Executions often put physicians in unfair dilemma

Virginia executed Ricky Gray, 39, by lethal injection on Wednesday evening at the Greensville Correctional Center. Virginia was to use compounded midazolam and compounded potassium chloride, as well as the paralytic drug, rocuronium bromide.

Midazolam has been highly problematic in past lethal injections. Lethal injection is a trick of chemistry, and contrary to appearances, does not cause a cruelty-free death. Lately, the practice of lethal injection has somehow gone awry as more states drop the paralytic drug from the traditional three-drug cocktail and drug shortages lead to suspicious drug substitutions.

Virginia used a paralytic drug that may obscure the failure of midazolam to create the sort of deep unconsciousness contemplated by lethal injection proponents. All three drugs used in the Virginia protocol have reversing antidotes or inhibitors of some kind and these agents could be used to halt an execution gone wrong.

Virginia made no claim that these reversing drugs would be on hand and further, it is not known whether anyone with expertise in the use of these agents was present during the execution. Suspicions are spreading throughout the population in capital punishment states, but even as demand for forthright and open public debate rises, these states respond by placing legal shrouds in the form of secrecy laws over the details of execution.

Execution is a kind of killing and to be lawful, it must occur without cruelty. Lethal injection has emerged as the latest method of execution without obvious cruelty, replacing the electric chair, the gas chamber, the firing squad and the noose. Lethal injection approximates a medical act and this is no accident.

Medical acts fall within the purview of physicians who now find themselves wittingly or unwittingly cast in the role of execution adviser. The American Medical Association and the American Board of Anesthesiology both have statements condemning physician involvement in capital punishment based on an ethical prohibition against killing, yet some physicians continue to linger around execution activity.

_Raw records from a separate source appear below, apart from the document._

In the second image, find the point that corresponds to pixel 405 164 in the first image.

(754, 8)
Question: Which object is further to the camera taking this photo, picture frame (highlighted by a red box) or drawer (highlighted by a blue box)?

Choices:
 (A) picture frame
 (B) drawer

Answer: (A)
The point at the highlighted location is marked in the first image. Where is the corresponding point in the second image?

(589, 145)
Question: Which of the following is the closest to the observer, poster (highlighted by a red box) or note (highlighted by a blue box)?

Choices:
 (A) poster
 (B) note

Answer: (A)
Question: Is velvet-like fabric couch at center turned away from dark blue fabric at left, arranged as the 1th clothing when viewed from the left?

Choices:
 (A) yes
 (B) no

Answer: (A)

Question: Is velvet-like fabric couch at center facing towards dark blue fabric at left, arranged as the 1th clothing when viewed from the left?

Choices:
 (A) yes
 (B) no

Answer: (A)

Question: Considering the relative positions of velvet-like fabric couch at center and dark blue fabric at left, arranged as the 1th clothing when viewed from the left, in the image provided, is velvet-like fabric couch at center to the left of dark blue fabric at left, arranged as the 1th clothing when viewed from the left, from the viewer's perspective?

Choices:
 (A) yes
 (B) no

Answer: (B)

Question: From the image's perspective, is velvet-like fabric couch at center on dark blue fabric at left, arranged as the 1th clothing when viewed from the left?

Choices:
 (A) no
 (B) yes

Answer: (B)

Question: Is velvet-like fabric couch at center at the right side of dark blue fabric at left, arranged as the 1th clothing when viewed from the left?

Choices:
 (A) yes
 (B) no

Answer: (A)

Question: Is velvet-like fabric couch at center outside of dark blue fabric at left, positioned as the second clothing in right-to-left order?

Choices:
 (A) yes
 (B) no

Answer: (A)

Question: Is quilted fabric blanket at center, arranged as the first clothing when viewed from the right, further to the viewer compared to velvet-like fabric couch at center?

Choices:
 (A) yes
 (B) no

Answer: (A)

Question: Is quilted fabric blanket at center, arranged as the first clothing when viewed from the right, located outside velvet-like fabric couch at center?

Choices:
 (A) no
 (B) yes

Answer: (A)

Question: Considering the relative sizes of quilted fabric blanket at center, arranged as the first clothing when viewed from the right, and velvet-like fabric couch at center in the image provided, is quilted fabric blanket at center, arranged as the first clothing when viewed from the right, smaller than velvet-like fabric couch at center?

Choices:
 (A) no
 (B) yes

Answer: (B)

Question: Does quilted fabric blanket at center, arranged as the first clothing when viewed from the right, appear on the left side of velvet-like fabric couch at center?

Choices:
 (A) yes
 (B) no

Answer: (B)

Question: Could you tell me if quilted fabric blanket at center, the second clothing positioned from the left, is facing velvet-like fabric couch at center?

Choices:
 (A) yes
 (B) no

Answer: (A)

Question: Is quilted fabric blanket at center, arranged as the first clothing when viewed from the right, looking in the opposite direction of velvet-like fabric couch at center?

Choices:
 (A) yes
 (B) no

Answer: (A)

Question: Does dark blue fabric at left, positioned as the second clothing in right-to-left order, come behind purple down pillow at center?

Physician participants in capital punishment claim that professional medical societies are playing at politics more than at ethics when they object to physician involvement by setting aside another ethical imperative to reduce suffering.

For physicians, the cluster of so-called “botched” executions presents a particular sort of ethical dilemma. Secular and religious ethics both direct against standing idly by in the face of suffering. Here, an inmate dying by lethal injection is compared to a patient dying of a terminal illness.

Public concerns about aggressive care at the end of life have led to medical interventions directed to control pain and distress as a primary therapeutic intervention, abandoning any notion of a traditional cure. Now, death is the cure; death has been reimagined as a treatment and lethal injection has been reimagined as another form of euthanasia.

How sound is the comparison between end-of-life care in the hospital setting and the end of life in the execution chamber? From a distance, the comparison may seem apt and for the physician who participates in the execution, a distant similarity is sufficient, but it is a false similarity.

An inmate facing death is not a patient by virtue of being connected to an intravenous device and having a doctor in a lab coat standing by. Physicians can only work with patient consent. Patients can only consent if they are freely weighing and deciding — and an inmate on the brink of death has no such freedom. Circumstances exist under which an individual lacks this capacity and designates a relative to act as decision maker.

In the execution chamber, the warden seems a poor substitute and certainly never the physician. If a physician touches a patient without consent, the law regards it as a battery, although state laws immunize the physician in the execution chamber.

Lethal injection only impersonates a medical act and in order to be certain that suffering is reduced in a medical setting, much more information in the form of monitoring and testing is required. To date, lethal injection proponents have not sought to verify the claim that a doctor makes any difference at all. Medical practice is a highly regulated activity performed by highly trained and licensed individuals. When a doctor changes a tire, he is not practicing medicine. When a doctor is standing in the execution chamber, he is not practicing medicine either.

State secrecy laws protect the identity of these doctors. State medical boards, charged with regulating all physician activity — including moral turpitude — should not be blinded if physicians are truly there to alleviate suffering. What is the role of the doctor in the execution chamber? When does the alleviating of suffering become physician-assisted homicide?

The US Supreme Court has ruled that every inmate is entitled to medical care. If the execution method fails to cause death, the physician as the state agent, must be able to revive the inmate in order to avoid killing him, not by lawful execution but by unlawful manslaughter.

Lethal injection, as presently practiced, is an impersonation of medicine populated by real doctors who don’t acknowledge the deception. The rightness or wrongness of capital punishment remains an open question but it’s time to reject lethal injection. If capital punishment continues, it needs another method.